Auch anderswo gibt es immense Probleme: So mussten vor wenigen Monaten der Eishockeyverein Blue Lions in der Oberliga und die Bundesliga-Volleyballer des VC Leipzig gravierende finanzielle Probleme einräumen. Der einzige Lichtblick sind die Handballerinnen des HC Leipzig, ein Spitzenteam der Bundesliga. Auf größere Unterstützung aus dem Rathaus durften sich die Klubs nicht verlassen: Mit Bürgschaften könne die Stadt laut Sportbürgermeister Heiko Rosenthal (Die Linke) nicht helfen.

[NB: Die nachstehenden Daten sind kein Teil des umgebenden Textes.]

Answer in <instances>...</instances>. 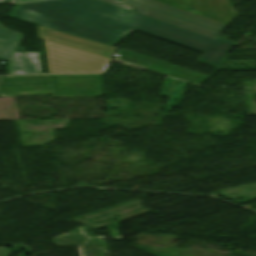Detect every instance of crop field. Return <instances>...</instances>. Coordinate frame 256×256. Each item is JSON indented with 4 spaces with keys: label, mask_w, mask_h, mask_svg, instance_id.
<instances>
[{
    "label": "crop field",
    "mask_w": 256,
    "mask_h": 256,
    "mask_svg": "<svg viewBox=\"0 0 256 256\" xmlns=\"http://www.w3.org/2000/svg\"><path fill=\"white\" fill-rule=\"evenodd\" d=\"M9 16L110 45L138 30L202 52L204 54L198 61L215 67L236 45L220 37L213 40L99 0L22 3L17 4Z\"/></svg>",
    "instance_id": "obj_1"
},
{
    "label": "crop field",
    "mask_w": 256,
    "mask_h": 256,
    "mask_svg": "<svg viewBox=\"0 0 256 256\" xmlns=\"http://www.w3.org/2000/svg\"><path fill=\"white\" fill-rule=\"evenodd\" d=\"M51 80L54 97H101L99 75H59ZM48 94V76L0 77V96Z\"/></svg>",
    "instance_id": "obj_2"
},
{
    "label": "crop field",
    "mask_w": 256,
    "mask_h": 256,
    "mask_svg": "<svg viewBox=\"0 0 256 256\" xmlns=\"http://www.w3.org/2000/svg\"><path fill=\"white\" fill-rule=\"evenodd\" d=\"M139 13L217 39L226 24L187 13L154 0H126Z\"/></svg>",
    "instance_id": "obj_3"
},
{
    "label": "crop field",
    "mask_w": 256,
    "mask_h": 256,
    "mask_svg": "<svg viewBox=\"0 0 256 256\" xmlns=\"http://www.w3.org/2000/svg\"><path fill=\"white\" fill-rule=\"evenodd\" d=\"M175 8L228 24L235 16L227 0H157Z\"/></svg>",
    "instance_id": "obj_4"
},
{
    "label": "crop field",
    "mask_w": 256,
    "mask_h": 256,
    "mask_svg": "<svg viewBox=\"0 0 256 256\" xmlns=\"http://www.w3.org/2000/svg\"><path fill=\"white\" fill-rule=\"evenodd\" d=\"M38 33L40 39H46L59 44L70 46L76 49L87 51L90 53L98 54L111 58L115 48L99 44L96 42L88 41L78 37L70 36L53 30H49L38 26Z\"/></svg>",
    "instance_id": "obj_5"
},
{
    "label": "crop field",
    "mask_w": 256,
    "mask_h": 256,
    "mask_svg": "<svg viewBox=\"0 0 256 256\" xmlns=\"http://www.w3.org/2000/svg\"><path fill=\"white\" fill-rule=\"evenodd\" d=\"M40 58L38 53H15L12 58L10 74H39Z\"/></svg>",
    "instance_id": "obj_6"
},
{
    "label": "crop field",
    "mask_w": 256,
    "mask_h": 256,
    "mask_svg": "<svg viewBox=\"0 0 256 256\" xmlns=\"http://www.w3.org/2000/svg\"><path fill=\"white\" fill-rule=\"evenodd\" d=\"M20 36L0 26V59H9Z\"/></svg>",
    "instance_id": "obj_7"
},
{
    "label": "crop field",
    "mask_w": 256,
    "mask_h": 256,
    "mask_svg": "<svg viewBox=\"0 0 256 256\" xmlns=\"http://www.w3.org/2000/svg\"><path fill=\"white\" fill-rule=\"evenodd\" d=\"M102 1H105V2H108V3L115 4V5H118V6H121V7L132 10V8L130 6L124 4L122 1H119V0H102Z\"/></svg>",
    "instance_id": "obj_8"
},
{
    "label": "crop field",
    "mask_w": 256,
    "mask_h": 256,
    "mask_svg": "<svg viewBox=\"0 0 256 256\" xmlns=\"http://www.w3.org/2000/svg\"><path fill=\"white\" fill-rule=\"evenodd\" d=\"M11 0H0V2H10Z\"/></svg>",
    "instance_id": "obj_9"
},
{
    "label": "crop field",
    "mask_w": 256,
    "mask_h": 256,
    "mask_svg": "<svg viewBox=\"0 0 256 256\" xmlns=\"http://www.w3.org/2000/svg\"><path fill=\"white\" fill-rule=\"evenodd\" d=\"M16 2H19V1H27V0H15Z\"/></svg>",
    "instance_id": "obj_10"
}]
</instances>
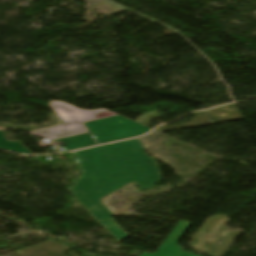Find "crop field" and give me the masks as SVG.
<instances>
[{
  "label": "crop field",
  "instance_id": "crop-field-1",
  "mask_svg": "<svg viewBox=\"0 0 256 256\" xmlns=\"http://www.w3.org/2000/svg\"><path fill=\"white\" fill-rule=\"evenodd\" d=\"M73 153L82 175L69 192L121 242L129 234L111 218L100 199L132 181L141 190L155 187L162 179L154 158L145 154L138 138Z\"/></svg>",
  "mask_w": 256,
  "mask_h": 256
},
{
  "label": "crop field",
  "instance_id": "crop-field-2",
  "mask_svg": "<svg viewBox=\"0 0 256 256\" xmlns=\"http://www.w3.org/2000/svg\"><path fill=\"white\" fill-rule=\"evenodd\" d=\"M47 104L59 115L64 124L59 127L30 132V134L49 140L87 133L88 131L84 127L85 125L83 126V122L117 115L106 108L89 111L55 100Z\"/></svg>",
  "mask_w": 256,
  "mask_h": 256
},
{
  "label": "crop field",
  "instance_id": "crop-field-3",
  "mask_svg": "<svg viewBox=\"0 0 256 256\" xmlns=\"http://www.w3.org/2000/svg\"><path fill=\"white\" fill-rule=\"evenodd\" d=\"M189 225V223L179 222L157 253L149 254L142 252L140 256H179L184 249L179 247L176 242Z\"/></svg>",
  "mask_w": 256,
  "mask_h": 256
},
{
  "label": "crop field",
  "instance_id": "crop-field-4",
  "mask_svg": "<svg viewBox=\"0 0 256 256\" xmlns=\"http://www.w3.org/2000/svg\"><path fill=\"white\" fill-rule=\"evenodd\" d=\"M44 141L48 144L61 141L65 144V146L68 148L69 151L96 145L90 133L68 137L64 139H59V140H53L50 142L47 140H44Z\"/></svg>",
  "mask_w": 256,
  "mask_h": 256
},
{
  "label": "crop field",
  "instance_id": "crop-field-5",
  "mask_svg": "<svg viewBox=\"0 0 256 256\" xmlns=\"http://www.w3.org/2000/svg\"><path fill=\"white\" fill-rule=\"evenodd\" d=\"M0 148L23 154H30L20 141L9 142L5 140L3 131H0Z\"/></svg>",
  "mask_w": 256,
  "mask_h": 256
},
{
  "label": "crop field",
  "instance_id": "crop-field-6",
  "mask_svg": "<svg viewBox=\"0 0 256 256\" xmlns=\"http://www.w3.org/2000/svg\"><path fill=\"white\" fill-rule=\"evenodd\" d=\"M180 256H196V255H193V254L183 251Z\"/></svg>",
  "mask_w": 256,
  "mask_h": 256
},
{
  "label": "crop field",
  "instance_id": "crop-field-7",
  "mask_svg": "<svg viewBox=\"0 0 256 256\" xmlns=\"http://www.w3.org/2000/svg\"><path fill=\"white\" fill-rule=\"evenodd\" d=\"M57 143H59V142H57ZM40 144H41V146H47L48 144H46L45 142H43V141H41L40 142ZM55 144V143H54ZM51 145V144H50Z\"/></svg>",
  "mask_w": 256,
  "mask_h": 256
}]
</instances>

"Die Politiker gehen lieber zu Ausstellungen oder ins Theater, da gibt es mehr Häppchen zu holen als im Leipziger Sport", schimpft Gasch. Seiner Meinung nach hat der Sport mehr Geld verdient. Von den rund achtzig Millionen Euro, die Leipzig aus dem Konjunkturpaket II bezieht, erhalten Schul- und Vereinssport etwa vierzehn, geplant waren vor der Demonstration am Rathaus sogar weniger als zehn.

"Immer weniger Athleten"

77.700 Leipziger sind in 370 Vereinen aktiv - doch auch der Breitensport leidet. "Es werden immer weniger Athleten", sagt Heike Fischer. Bei den Olympischen Spielen in Peking 2008 hat sie im Wasserspringen Bronze gewonnen, eine von vier Leipziger Medaillen. Zu wenig für eine Stadt mit mehr als 500.000 Einwohnern? Im Zehnjahresvergleich stünden dem Olympiastützpunkt laut dessen Leiter Winfried Nowack nun 23 Prozent weniger Nachwuchsathleten zur Verfügung. Die Leipziger müssen den Mangel verwalten, das gilt auch für die Infrastruktur: "Wir haben einen riesigen Sanierungsstau, was Sporthallen betrifft", sagt Uwe Gasch.

Leipziger Zentralstadion; Rechte: dpa Lupe groß

Das Zentralstadion in Leipzig

Es ist die Ironie des Schicksals, dass ausgerechnet der Prunkbau des sächsischen Sports so gut wie leer steht. Das Leipziger Zentralstadion, vor der Fußball-WM 2006 für viele Steuermillionen von Grund auf saniert, fristet ein trauriges Dasein. Demnächst könnte in der schmucken Arena allerdings Rasenballsport Leipzig spielen. Der Oberligist wird von Red Bull mit Millionen gefüttert und hat durchaus Potential für mehr. Und so könnte am Ende ein österreichischer Brausehersteller den Dornröschenschlaf des Leipziger Sports beenden.